▶ SELECTED PASSAGE:

Then the logic of emergent symmetries can be interpreted as emerging in the internal state of the OBSERVER. If we insist that the process of observation and observers, is not anything different than physical interactions between the variety of systems. Then one can understand the "internal structure" of a system (say the hydrogen atom) from the point of view of the lab observer O5 as contain miniatures of Alice and Bob, or electron and quarks or however we label them. We can also name then just O1,O2,O3, ...

Here a gauge symmetry can be understood as emergent from the point of view of the O5, and this symmetry is inferrable by many experience where we for sample study the effect of "testobservers" that we inject into the system. Here we can see a particle accelerator as a way to "inject" test observers into the system of study. And in this view, I think it is deeply misleading to call gauge symmetris for MATHEMATICAL redundancy. I think of them as the freedom to consider ANY part of the systems as a "testobserver". This in fact reflects the INTERNAL structure of the system, and IMHO has nothing todo with mathematical redundancy. Beacase the specific form of mathematical redundancy has a physical origin.

▶ TASK DETAILS:
Write out the stretch of the passage on emergent symmetries from "Here a gauge" through "a physical origin.", substituting "collider" for "particle accelerator". The listing that comes next is separate material with no connection to the passage on emergent symmetries.

▶ DATA SEGMENT:
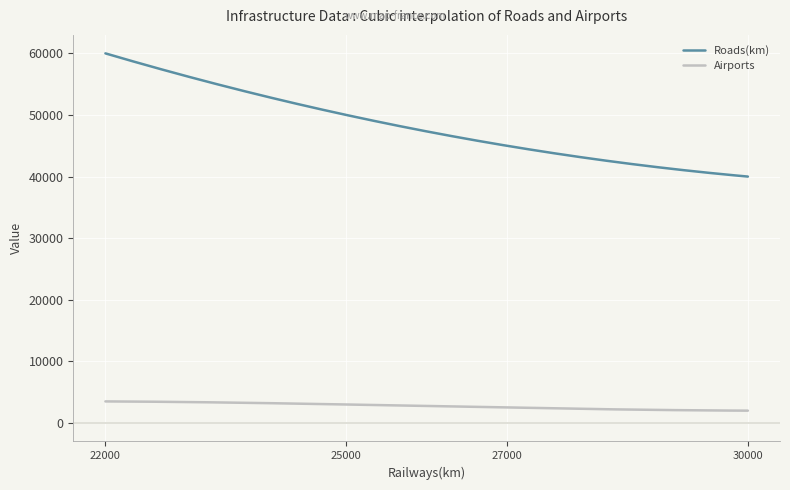

Which series has the widest spread of values?

Roads(km)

▶ FINISHED TASK:
Here a gauge symmetry can be understood as emergent from the point of view of the O5, and this symmetry is inferrable by many experience where we for sample study the effect of "testobservers" that we inject into the system. Here we can see a collider as a way to "inject" test observers into the system of study. And in this view, I think it is deeply misleading to call gauge symmetris for MATHEMATICAL redundancy. I think of them as the freedom to consider ANY part of the systems as a "testobserver". This in fact reflects the INTERNAL structure of the system, and IMHO has nothing todo with mathematical redundancy. Beacase the specific form of mathematical redundancy has a physical origin.